Our friends Eugene Volokh and Ilya Somin are engaged in something of a debate over whether the U.S. Supreme Court provided stronger protection for property rights in the pre-New Deal era—prior to 1934—than it does today. Professor Volokh argues that “the protection offered property rights during that era was not ‘very broad,’” while Professor Somin contends that the Court “did provide quite extensive protections for property rights that went far beyond what we have today.”

The problem here is probably in the terminology. The Supreme Court justices would presumably argue that in today’s world they provide significant protection for “property rights.” The question is, what is meant by property rights?

Today’s justices by and large mean something very different than what the pre-New Deal judges did. In the past, courts regarded property as a fundamental natural right; as a universal human right that was a central component of the liberty protected by the American constitutional order. Property rights were an aspect of the right of all individuals to direct and order their own lives without interference. As Professor Thomas G. West writes in Vindicating The Founders, the founding fathers regarded property rights as securing the right to acquire property, as well as other rights which were liberties of the human person. This was the general concept of property maintained by the Supreme Court justices up until the New Deal. (Obviously this is a broad description with many exceptions.)

The best way to describe this conception of property rights is through the old Latin phrase, sic utere tuo ut alienum non leadas, meaning that a person has a right to use property in whatever way does not harm another. This classical liberal understanding of property rights underlay the Constitution and was basically the idea of property rights prior to the Progressive Era at the end of the 19th century. (For a particularly interesting example of this understanding of private property, check out William Howard Taft’s law review article, The Right of Private Property, 3 Mich. L. J. 215 (1894)).

Even zoning, which Professor Volokh uses as an example of the pre-New Deal court’s restrictions on property rights, was upheld by Justice Sutherland in the Euclid case only because Sutherland believed that zoning laws were reconcilable with the sic utere understanding of private property.

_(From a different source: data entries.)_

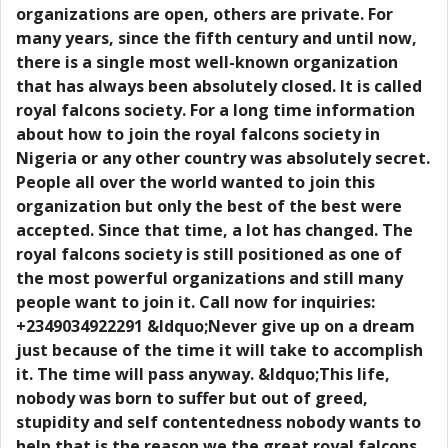
organizations are open, others are private. For
many years, since the fifth century and until now,
there is a single most well-known organization
that has always been absolutely closed. It is called
royal falcons society. For a long time information
about how to join the royal falcons society in
Nigeria or any other country was absolutely secret.
People all over the world wanted to join this
organization but only the best of the best were
accepted. Since that time, a lot has changed. The
royal falcons society is still positioned as one of
the most powerful organizations and still many
people want to join it. Call now for inquiries:
+2349034922291 &ldquo;Never give up on a dream
just because of the time it will take to accomplish
it. The time will pass anyway. &ldquo;This life,
nobody was born to suffer but out of greed,
stupidity and self contentedness nobody wants to
help that is the reason we the great royal falcons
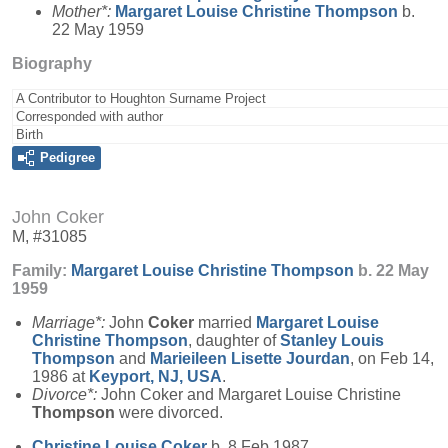
Mother*:
Margaret Louise Christine
Thompson
b.
22 May 1959
Biography
A Contributor to Houghton Surname Project
Corresponded with author
Birth
Pedigree
John Coker
M, #31085
Family:
Margaret Louise Christine
Thompson
b. 22 May
1959
Marriage*:
John
Coker
married
Margaret Louise
Christine
Thompson
, daughter of
Stanley Louis
Thompson
and
Marieileen Lisette
Jourdan
, on Feb 14,
1986 at
Keyport, NJ, USA
.
Divorce*:
John Coker and Margaret Louise Christine
Thompson
were divorced.
Christine Louise
Coker
b. 8 Feb 1987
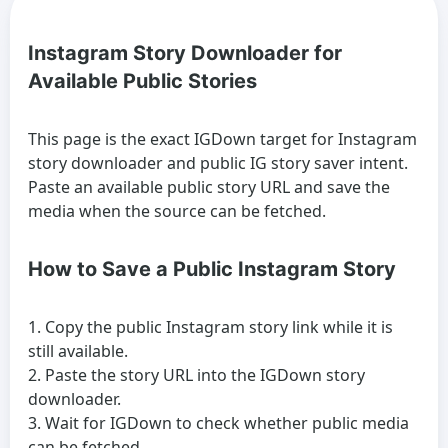
Instagram Story Downloader for
Available Public Stories
This page is the exact IGDown target for Instagram
story downloader and public IG story saver intent.
Paste an available public story URL and save the
media when the source can be fetched.
How to Save a Public Instagram Story
Copy the public Instagram story link while it is
still available.
Paste the story URL into the IGDown story
downloader.
Wait for IGDown to check whether public media
can be fetched.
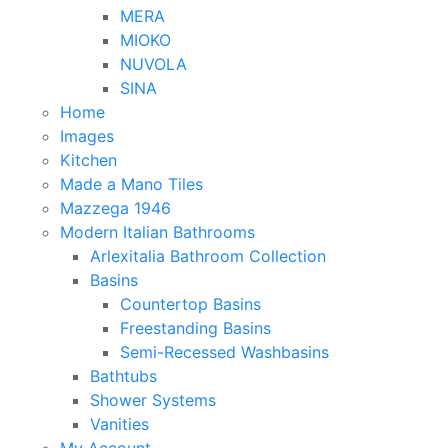
MERA
MIOKO
NUVOLA
SINA
Home
Images
Kitchen
Made a Mano Tiles
Mazzega 1946
Modern Italian Bathrooms
Arlexitalia Bathroom Collection
Basins
Countertop Basins
Freestanding Basins
Semi-Recessed Washbasins
Bathtubs
Shower Systems
Vanities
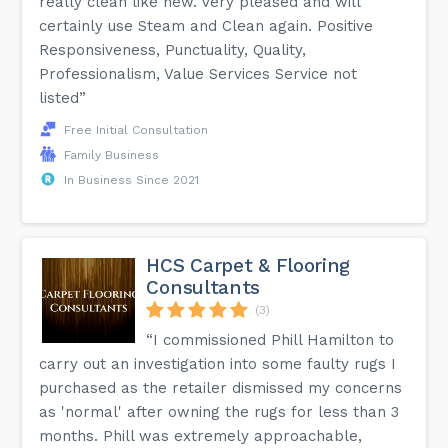
really clean like new. Very pleased and will
certainly use Steam and Clean again. Positive
Responsiveness, Punctuality, Quality,
Professionalism, Value Services Service not
listed”
Free Initial Consultation
Family Business
In Business Since 2021
HCS Carpet & Flooring
Consultants
(3)
“I commissioned Phill Hamilton to
carry out an investigation into some faulty rugs I
purchased as the retailer dismissed my concerns
as 'normal' after owning the rugs for less than 3
months. Phill was extremely approachable,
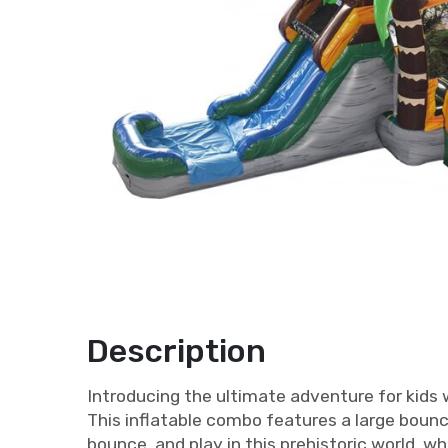
Description
Introducing the ultimate adventure for kids 
This inflatable combo features a large bounc
bounce, and play in this prehistoric world, wh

By contrast, Progressive era thinkers such as Oliver Wendell Holmes, Louis Brandeis, and John Dewey, regarded property as a privilege which society granted to individuals for society’s purposes. Property consisted not an individual’s natural right to dominion over himself, his liberty, and the fruits of his labor, but of a realm of discretionary freedom which a person enjoyed thanks to the state’s decision to protect that realm. Nothing expresses this conception of property better than Louis Brandeis’ comment in his dissenting opinion in Truax v. Corrigan, 257 U.S. 312, 376 (1921), that “rights of property and the liberty of the individual must be remolded, from time to time, to meet the changing needs of society.”

Although Brandeis, like Holmes, was frequently in dissent when writing such things, this second conception of property rights became controlling law only a decade later, when the New Deal era court adopted this notion of individual rights in a series of cases beginning with 1934’s Nebbia v. New York, 291 U.S. 502 (1934), and Building and Loan v. Blaisdell, 290 U.S. 398 (1934).

It is from this second notion of property—the “privilege” conception of property, in which government can expand or contract in the service of “the changing needs of society”—that we get such things as the infamous eminent domain decision in Kelo, or the Supreme Court’s declaration in Penn Central v. New York, 438 U.S. 104, 124 (1978), that the government is not required to compensate property owners most of the time when it takes their property away to “adjust[] the benefits and burdens of economic life to promote the common good.” The founding fathers would have been mortified at the idea that government exists to adjust the benefits and burdens of economic life.

The point is that it is not the “breadth” of property rights protections that changed in the New Deal. That term really isn’t very precise anyway. What changed in the New Deal era was that Courts abandoned the sic utere conception of property rights and came to regard property as a social privilege which can be manipulated to serve whatever ends lawmakers decide is worthwhile, with virtually no judicial check.

Incidentally, the best discussion of these matters is G. Edward White’s book The Constitution And The New Deal.